Splog – What It Is and Why It’s Bad.

Spam. It ain’t just for email marketing anymore. Can you believe that companies pay to have people posting canned comments and creating fake blogs to get their name out there?
I guess I can. We’ve pretty much seen it all, haven’t we? I’ve really been against creating fake blogs and posting about VerticalResponse on them (definition of splog). For a while we hired someone to post our white papers on sites and try to get our articles in ezines but it was turning out that they may have splogged a bit. I just think it’s unethical. Some even outsource this task overseas for cheaper rates.
How can you tell if someone is splogging?
1. You visit a blog about healthy diets and you see a blog post from an email marketing company that is completely unrelated and clearly not written by the writer.
2. You just simply click on the about us on the blog and the default text comes up “Here’s where you write about yourself.”
3. Each post you see has pretty much the exact same copy with a line or two written just a bit differently.
It’s pretty easy for those who are technical to automatically create blogs and fill them with content via RSS and ads. Affiliate programs have grown by leaps and bounds because of this. (We *try* to monitor our own affiliates.)
Why do companies splog? They get more exposure, have more inbound links, use tons of keywords and hopefully the search engines pick them up and rise them to the top.
I actually got this spam email this weekend:
Dear Janine
I am writing you today to introduce myself, and my company, #$%^Services. We’ve got a hot new service that enables your organization to take advantage of the latest phenomenon, youtube.com. We can take an existing television ad, or create one for you, and post it to youtube, metacafe.com, miro.com, weshow.com, knockatv.com,videomsn, aolvideo, yahoovideo and dozens of other rising stars in the internet video space. We offer dedicated staff to add laudatory comments, based upon customer, staff, and vendor comments, to blogs underneath these videos as well as create new blogs touting the features, advantages, and benefits of your solutions. These dedicated resources will also visit and post laudatory comments to industry specific web forums related to your organization.
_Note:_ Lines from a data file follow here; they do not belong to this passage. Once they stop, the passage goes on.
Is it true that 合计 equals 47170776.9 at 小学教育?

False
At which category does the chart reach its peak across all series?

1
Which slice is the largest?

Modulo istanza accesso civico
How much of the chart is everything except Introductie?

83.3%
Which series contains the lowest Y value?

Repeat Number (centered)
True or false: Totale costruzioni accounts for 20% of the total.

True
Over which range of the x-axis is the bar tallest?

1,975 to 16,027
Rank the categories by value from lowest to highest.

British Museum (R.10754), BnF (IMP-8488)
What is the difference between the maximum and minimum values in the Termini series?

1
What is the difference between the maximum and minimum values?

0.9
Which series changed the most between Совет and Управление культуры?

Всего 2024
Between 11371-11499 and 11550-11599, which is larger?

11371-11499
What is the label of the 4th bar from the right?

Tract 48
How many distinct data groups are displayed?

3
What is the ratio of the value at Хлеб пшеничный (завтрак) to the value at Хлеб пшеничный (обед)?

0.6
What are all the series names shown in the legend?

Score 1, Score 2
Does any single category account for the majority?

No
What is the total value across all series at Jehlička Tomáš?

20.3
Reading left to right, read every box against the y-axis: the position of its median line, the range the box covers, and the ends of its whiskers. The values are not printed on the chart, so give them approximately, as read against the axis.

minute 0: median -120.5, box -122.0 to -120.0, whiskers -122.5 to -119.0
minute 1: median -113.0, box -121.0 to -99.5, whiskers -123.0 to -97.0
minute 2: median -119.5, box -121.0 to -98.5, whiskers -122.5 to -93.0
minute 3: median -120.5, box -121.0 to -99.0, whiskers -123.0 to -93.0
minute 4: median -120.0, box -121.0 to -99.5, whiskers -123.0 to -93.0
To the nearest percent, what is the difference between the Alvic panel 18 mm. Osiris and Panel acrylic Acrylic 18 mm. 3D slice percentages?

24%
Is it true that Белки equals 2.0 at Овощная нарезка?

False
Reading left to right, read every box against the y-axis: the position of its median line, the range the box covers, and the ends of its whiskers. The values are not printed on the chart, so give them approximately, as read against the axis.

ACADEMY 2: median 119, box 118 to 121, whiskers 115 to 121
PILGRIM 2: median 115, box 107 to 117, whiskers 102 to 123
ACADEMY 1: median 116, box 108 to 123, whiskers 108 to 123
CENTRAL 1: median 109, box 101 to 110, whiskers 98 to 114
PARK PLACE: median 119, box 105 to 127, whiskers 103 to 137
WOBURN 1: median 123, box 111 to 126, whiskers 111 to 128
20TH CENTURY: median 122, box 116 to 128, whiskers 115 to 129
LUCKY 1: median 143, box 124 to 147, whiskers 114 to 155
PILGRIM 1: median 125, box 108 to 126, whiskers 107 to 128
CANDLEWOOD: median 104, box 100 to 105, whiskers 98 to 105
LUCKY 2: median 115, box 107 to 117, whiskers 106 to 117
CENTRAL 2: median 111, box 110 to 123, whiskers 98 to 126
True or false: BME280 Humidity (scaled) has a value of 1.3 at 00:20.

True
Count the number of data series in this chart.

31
Fake blogs and fake comments…hmm.
I think we’ll do the best we can by monitoring and go the old-fashioned route and have someone here at VR track what people are
saying about us online. Then WE can post comments that tout
our services or answer questions from within VR, not outsource it and give canned
comments or splog.
When you see someone posting a comment from VerticalResponse, it’ll be an employee who
works here and knows what to say.
I had to vent when I saw some of our competitors in this space stooping. I’m tired of this littering of the internet, aren’t you?
© 2007 – 2012, VR Marketing Blog. All rights reserved. Unauthorized use and/or duplication of this material without express and written permission from this blog’s author and/or owner is strictly prohibited.



I just realized that my blog is being scraped in a major way by sploggers. I wrote about it, and my readers gave me good tips on identifying and stopping sploggers. I did a little more research, and wrote a post with 10 tips on preventing sploggers: http://wordpressgarage.com/tips/10-steps-to-a-more-splog-free-wordpress-blog/.
And the growing number of blogs have a simple button where you can order an article (blog post) for just a few dollars…
What a pain in the neck! There is no end to what gets put on blogs, but to artificially create blogs and comment to get traffic flies in the face of the spirit of social networking. Having said that if someone can make a buck they will do it. I do get occasional irrelevant comments usually about drugs or credit cards, which are usually caught by Akismet, but I am only a small drip in a huge spam ocean.
Hi There,
Very good articles. Arent’we all sick of spam?
The lastest craze it seems to me is to go to websites with an estore and instead of buying send aspam order filled with their junk with a stupid comment like … What a cool site…..
I’m receiving now about 10 of these daily and really do not know what to do…
Regards,
Dana
Interesting that you would have this post. I totally agree with you about people saying who they are and really using their face and name and posting the truth not just empty words to make a sale. I just read information today on this subject and how people can do this by making different accounts and pretending to be a different person. I too am tired of spam and now splog … thank you for stating this. It does make a difference in how I feel about your company ….we need more people to speak out.
Recently I became painfully aware of this when I discovered that a subscriber was posting complete issues of my ezine to his fake blog. There’s nothing else on his blog except the content of my ezine – even the removal confirmation messages from my autoresponder [sic]. This appears to have been accomplished by redirecting messages from an email account he created specifically for this purpose. The only reason I see him doing this is to create fodder for search engines, and then make money from AdSense ads he’s running on his blog. Here’s the URL http://ezinecoachadvances.blogspot.com/
I guess I should do a blog myself – I just found out how easy it can be!